My friend and I compared notes at intermission. “He got me during ‘For Forever’” my normally stoic friend admitted. For me it was “You Will Be Found.” And given the sniffles and nose-blowing surrounding me, it was safe to say that this show hits a majority of audience members. This brand new musical, not based on a book or movie but just a new (resonant, requisite, relatable) story about fitting in, acceptance and identity hits you right in the gut, particularly if you were a kid who dreaded walking the halls in high school.
Dear Evan Hansen is impactful for a number of reasons, but topping the list is the extraordinary performance by Ben Platt. Though a solidly talented, committed cast surrounds him, you can’t take your eyes off Platt when he’s onstage. The depth of his dedication to character and performance is extraordinary and without a doubt one of the best performances I’ve seen this year. The specific minutiae of character he finds in Evan Hansen is brilliant and it’s obvious that this character he created (originated) is part of him now, so dedicated he is to delivering a show-stopping performance.
The music, lyrics and book are outstanding. I was downright depressed to learn that the soundtrack wasn’t available until February and judging by the number of pre-orders I witnessed at intermission, I wasn’t alone in this sentiment. One of the most beautiful things for me (as a playwright) was the strength of the scenes between the songs. Often this is an overlooked element in musical theatre, a thread to take you from one song to the next, but the scenes in Dear Evan Hansen are witty, compelling and well-written. Steven Levenson’s book is perfectly paired with Benj Pasek and Justin Paul’s score, which delivers a direct punch to the gut.

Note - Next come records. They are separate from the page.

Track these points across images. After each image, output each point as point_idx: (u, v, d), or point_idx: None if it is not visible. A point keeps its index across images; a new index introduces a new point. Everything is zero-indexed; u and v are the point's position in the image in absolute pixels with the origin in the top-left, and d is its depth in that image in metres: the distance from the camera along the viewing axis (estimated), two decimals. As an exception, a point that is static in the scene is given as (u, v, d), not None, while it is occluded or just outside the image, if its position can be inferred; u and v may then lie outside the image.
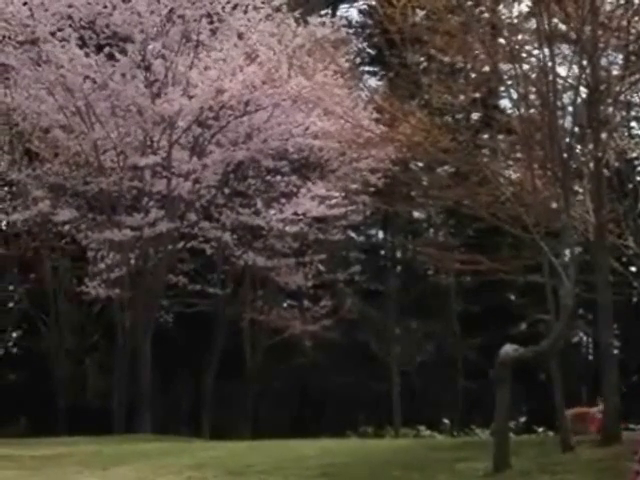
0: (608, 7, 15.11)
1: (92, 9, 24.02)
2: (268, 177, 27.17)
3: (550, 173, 15.00)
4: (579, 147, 15.95)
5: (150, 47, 24.76)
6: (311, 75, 21.84)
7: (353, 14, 37.38)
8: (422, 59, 19.04)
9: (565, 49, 16.47)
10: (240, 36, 24.47)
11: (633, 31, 15.72)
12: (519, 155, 17.52)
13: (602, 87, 15.64)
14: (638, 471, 2.81)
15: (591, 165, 15.71)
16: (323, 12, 31.38)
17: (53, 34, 23.67)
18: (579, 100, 15.54)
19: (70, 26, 23.81)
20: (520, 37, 16.32)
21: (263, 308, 29.31)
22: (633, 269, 22.42)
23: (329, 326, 28.89)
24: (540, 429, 27.37)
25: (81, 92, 24.10)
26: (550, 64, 14.50)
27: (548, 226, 14.83)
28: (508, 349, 13.08)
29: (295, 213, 25.75)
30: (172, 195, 24.61)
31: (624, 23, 15.23)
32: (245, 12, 24.46)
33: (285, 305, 31.18)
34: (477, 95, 18.90)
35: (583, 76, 14.97)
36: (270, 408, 33.92)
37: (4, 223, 27.73)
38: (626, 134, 23.03)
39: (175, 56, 24.51)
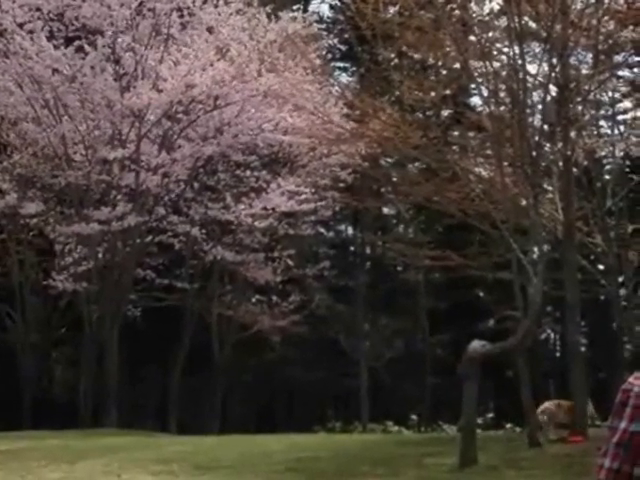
0: (579, 6, 15.21)
1: (61, 1, 23.83)
2: (238, 172, 27.07)
3: (519, 171, 15.08)
4: (548, 145, 16.05)
5: (120, 40, 24.61)
6: (282, 71, 21.79)
7: (325, 10, 37.50)
8: (393, 55, 19.08)
9: (535, 47, 16.60)
10: (210, 30, 24.37)
11: (603, 30, 15.84)
12: (489, 152, 17.59)
13: (572, 85, 15.74)
14: (601, 465, 2.84)
15: (560, 163, 15.82)
16: (295, 7, 31.37)
17: (21, 26, 23.45)
18: (549, 98, 15.64)
19: (39, 18, 23.60)
20: (491, 35, 16.41)
21: (231, 303, 29.25)
22: (601, 267, 22.58)
23: (298, 321, 28.88)
24: (508, 425, 27.50)
25: (50, 85, 23.92)
26: (520, 62, 14.58)
27: (517, 223, 14.92)
28: (476, 345, 13.14)
29: (264, 208, 25.69)
30: (141, 189, 24.49)
31: (594, 22, 15.34)
32: (216, 6, 24.35)
33: (253, 300, 31.07)
34: (448, 92, 18.99)
35: (553, 74, 15.07)
36: (238, 403, 33.86)
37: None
38: (595, 133, 23.17)
39: (145, 50, 24.36)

I always look forward to a David Korins designed show but he’s really one-upped himself here. The set is undeniably incredible. For a show that touches on, utilizes and emphasizes the role that social media plays in our lives, Korins has designed a set that reinforces that role as a central piece in our now highly digital lives with screens upon screens of scrolling information, but has done so in a subtly beautiful, simple way. They always say that the best directors create shows where you can’t detect the director’s hand and I feel that way about Korins’ designs. He designs and builds sets with such a entirely thorough understanding of the show that takes a great show and great performances to the next level. For me, his set was the linchpin in what makes this show so relevant and important to the world we live in now.
In high school I was the girl with the back brace, braces and coke-bottle glasses. I was the nerd on the sidelines looking in, trying to figure out where I fit. I turned to theatre for solace, inspiration and as an escape from the uncomfortable world I lived in. As we wander towards the end of 2016 and look to the new year there’s a lot of uncertainty, fear, and anger in the air after such a highly charged election. People who felt on the outskirts to begin with, worry about losing their rights, identities and voices. This musical gently reminds us that we when we’re broken on the ground, that we will be found— something I think we all need reminded of now and again. That’s something that Dear Evan Hansen does—it lets the sun come rushing in to remind us we’re not alone.
So thank you, Dear Evan Hansen. Thank you for such a beautifully crafted, extraordinarily executed, socially relevant show. I look forward to all your acceptance speeches in June.